Exercise brief:
Each entry should be repeated exactly. Its pictures should not be.

Data for processing:
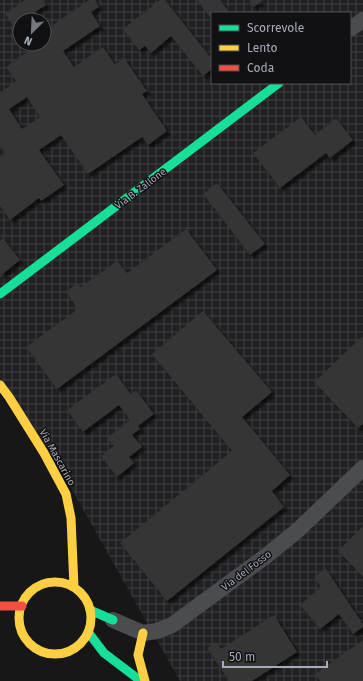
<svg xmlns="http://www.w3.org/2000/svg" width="363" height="681" viewBox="0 0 363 681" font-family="'Fira Sans',sans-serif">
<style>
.industrial{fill:url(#industrial-grid);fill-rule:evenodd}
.building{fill:#353536;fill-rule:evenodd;filter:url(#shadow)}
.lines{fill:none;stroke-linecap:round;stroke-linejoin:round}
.street{stroke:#4a4c50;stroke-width:16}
.fast{stroke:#16e098;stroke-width:9}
.slow{stroke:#ffcf43;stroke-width:9}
.jam{stroke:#f24e42;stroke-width:9}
.labels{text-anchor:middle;stroke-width:3;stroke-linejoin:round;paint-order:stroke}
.street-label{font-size:10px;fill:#a7abb9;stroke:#111113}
</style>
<defs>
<pattern id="industrial-grid" width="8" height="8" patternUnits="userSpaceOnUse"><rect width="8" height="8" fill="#212123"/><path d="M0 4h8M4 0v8" fill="none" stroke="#3e3f41"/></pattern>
<filter id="shadow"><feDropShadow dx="3.5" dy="3.5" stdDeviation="1" flood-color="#0009"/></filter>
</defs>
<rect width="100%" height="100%" fill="#171717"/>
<path class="industrial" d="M0 0H363V681H180L53 456 0 386ZM212 13H350V83H212ZM20 20H44V44H20Z"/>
<path class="building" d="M25 0H42L46 5 35 12 41 20H20V36L5 14Z
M89 0H95L99 7 91 12 100 26 63 51 74 67 103 47 115 65 124 58 147 91 142 94 167 131 148 145 142 137 88 174 61 135 39 150 64 185 41 201 39 198 10 220 0 206V156L5 153 0 146V93L16 81 6 67 30 50 25 44H44V25L47 29ZM27 97 40 117 22 129 9 109Z
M160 0H165L212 59V69L203 76 171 36 151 53 145 46 139 50 123 29Z
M197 0H220L230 13H212V20Z
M249 0H263L254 7Z
M301 117 315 135 336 118 353 140 330 158 326 153 280 188 253 153Z
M217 183 265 244 250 255 203 194Z
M186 229 217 270 57 389 26 347 78 309 66 292 77 283 81 287 117 261 127 273Z
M3 238 20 260 0 276V241Z
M203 311 272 392 242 417 290 475 272 491 284 507 167 601 120 543 232 451 152 354Z
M363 336V424L358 428 314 382Z
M116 374 131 394 136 390 154 414 138 426 140 429 132 435 142 447 129 457 134 463 117 477 101 456 114 446 107 438 130 420 119 405 83 432 67 410Z
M363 526V577L338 551Z
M326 569 363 624V627L353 634 339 614 320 629 300 605 321 587 314 577Z
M274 615 297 652 252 681H229L207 648 216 642 221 649Z
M363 640V681H320L315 674Z"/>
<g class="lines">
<path class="street" d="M350 29 363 20
M113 620 143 633 157 631 172 625 266 556 297 531 363 468"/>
<path class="fast" d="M0 294 279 83
M90 610 113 620
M88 632 104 653 141 681"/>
<path class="slow" d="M0 385 9 397 44 453 66 494 71 518 74 587
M19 618a36 36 0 1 1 72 0a36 36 0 1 1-72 0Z
M143 633 138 655 145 681"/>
<path class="jam" d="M0 606H22"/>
</g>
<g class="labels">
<g class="street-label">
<text transform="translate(140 188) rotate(-37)" y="4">Via B. Zallone</text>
<text transform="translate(58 457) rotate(61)" y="4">Via Mascarino</text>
<text transform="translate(246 570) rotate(-37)" y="4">Via del Fosso</text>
</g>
</g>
<rect x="211" y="12" width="140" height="72" fill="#111113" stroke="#4d4f55"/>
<rect x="219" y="25" width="20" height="6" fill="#16e098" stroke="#4d4f55"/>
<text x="247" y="32" font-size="12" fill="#a7abb9">Scorrevole</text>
<rect x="219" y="45" width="20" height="6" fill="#ffcf43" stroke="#4d4f55"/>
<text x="247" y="52" font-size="12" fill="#a7abb9">Lento</text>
<rect x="219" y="65" width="20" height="6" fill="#f24e42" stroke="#4d4f55"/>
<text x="247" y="72" font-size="12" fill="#a7abb9">Coda</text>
<g transform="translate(32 32) rotate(204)"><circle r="19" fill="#111113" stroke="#4d4f55"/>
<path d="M0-3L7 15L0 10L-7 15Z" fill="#757780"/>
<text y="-6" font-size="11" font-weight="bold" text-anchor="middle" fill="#a7abb9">N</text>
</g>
<path d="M223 661v6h104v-6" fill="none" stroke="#a7abb9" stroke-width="2"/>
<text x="229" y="661" font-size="12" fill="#a7abb9" stroke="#111113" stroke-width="3" paint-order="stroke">50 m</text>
</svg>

Answer to the exercise:
<svg xmlns="http://www.w3.org/2000/svg" width="363" height="681" viewBox="0 0 363 681" font-family="'Fira Sans',sans-serif">
<style>
.industrial{fill:url(#industrial-grid);fill-rule:evenodd}
.building{fill:#353536;fill-rule:evenodd;filter:url(#shadow)}
.lines{fill:none;stroke-linecap:round;stroke-linejoin:round}
.street{stroke:#4a4c50;stroke-width:16}
.fast{stroke:#16e098;stroke-width:9}
.slow{stroke:#ffcf43;stroke-width:9}
.jam{stroke:#f24e42;stroke-width:9}
.labels{text-anchor:middle;stroke-width:3;stroke-linejoin:round;paint-order:stroke}
.street-label{font-size:10px;fill:#a7abb9;stroke:#111113}
</style>
<defs>
<pattern id="industrial-grid" width="8" height="8" patternUnits="userSpaceOnUse"><rect width="8" height="8" fill="#212123"/><path d="M0 4h8M4 0v8" fill="none" stroke="#3e3f41"/></pattern>
<filter id="shadow"><feDropShadow dx="3.5" dy="3.5" stdDeviation="1" flood-color="#0009"/></filter>
</defs>
<rect width="100%" height="100%" fill="#171717"/>
<path class="industrial" d="M0 0H363V681H180L53 456 0 386ZM212 13H350V83H212ZM20 20H44V44H20Z"/>
<path class="building" d="M25 0H42L46 5 35 12 41 20H20V36L5 14Z
M89 0H95L99 7 91 12 100 26 63 51 74 67 103 47 115 65 124 58 147 91 142 94 167 131 148 145 142 137 88 174 61 135 39 150 64 185 41 201 39 198 10 220 0 206V156L5 153 0 146V93L16 81 6 67 30 50 25 44H44V25L47 29ZM27 97 40 117 22 129 9 109Z
M160 0H165L212 59V69L203 76 171 36 151 53 145 46 139 50 123 29Z
M197 0H220L230 13H212V20Z
M249 0H263L254 7Z
M301 117 315 135 336 118 353 140 330 158 326 153 280 188 253 153Z
M217 183 265 244 250 255 203 194Z
M186 229 217 270 57 389 26 347 78 309 66 292 77 283 81 287 117 261 127 273Z
M3 238 20 260 0 276V241Z
M203 311 272 392 242 417 290 475 272 491 284 507 167 601 120 543 232 451 152 354Z
M363 336V424L358 428 314 382Z
M116 374 131 394 136 390 154 414 138 426 140 429 132 435 142 447 129 457 134 463 117 477 101 456 114 446 107 438 130 420 119 405 83 432 67 410Z
M363 526V577L338 551Z
M326 569 363 624V627L353 634 339 614 320 629 300 605 321 587 314 577Z
M274 615 297 652 252 681H229L207 648 216 642 221 649Z
M363 640V681H320L315 674Z"/>
<g class="lines">
<path class="street" d="M350 29 363 20
M113 620 143 633 157 631 172 625 266 556 297 531 363 468"/>
<path class="fast" d="M0 294 279 83
M90 610 113 620
M88 632 104 653 141 681"/>
<path class="slow" d="M0 385 9 397 44 453 66 494 71 518 74 587
M19 618a36 36 0 1 1 72 0a36 36 0 1 1-72 0Z
M143 633 138 655 145 681"/>
<path class="jam" d="M0 606H22"/>
</g>
<g class="labels">
<g class="street-label">
<text transform="translate(140 188) rotate(-37)" y="4">Via B. Zallone</text>
<text transform="translate(58 457) rotate(61)" y="4">Via Mascarino</text>
<text transform="translate(246 570) rotate(-37)" y="4">Via del Fosso</text>
</g>
</g>
<rect x="211" y="12" width="140" height="72" fill="#111113" stroke="#4d4f55"/>
<rect x="219" y="25" width="20" height="6" fill="#16e098" stroke="#4d4f55"/>
<text x="247" y="32" font-size="12" fill="#a7abb9">Scorrevole</text>
<rect x="219" y="45" width="20" height="6" fill="#ffcf43" stroke="#4d4f55"/>
<text x="247" y="52" font-size="12" fill="#a7abb9">Lento</text>
<rect x="219" y="65" width="20" height="6" fill="#f24e42" stroke="#4d4f55"/>
<text x="247" y="72" font-size="12" fill="#a7abb9">Coda</text>
<g transform="translate(32 32) rotate(204)"><circle r="19" fill="#111113" stroke="#4d4f55"/>
<path d="M0-3L7 15L0 10L-7 15Z" fill="#757780"/>
<text y="-6" font-size="11" font-weight="bold" text-anchor="middle" fill="#a7abb9">N</text>
</g>
<path d="M223 661v6h104v-6" fill="none" stroke="#a7abb9" stroke-width="2"/>
<text x="229" y="661" font-size="12" fill="#a7abb9" stroke="#111113" stroke-width="3" paint-order="stroke">50 m</text>
</svg>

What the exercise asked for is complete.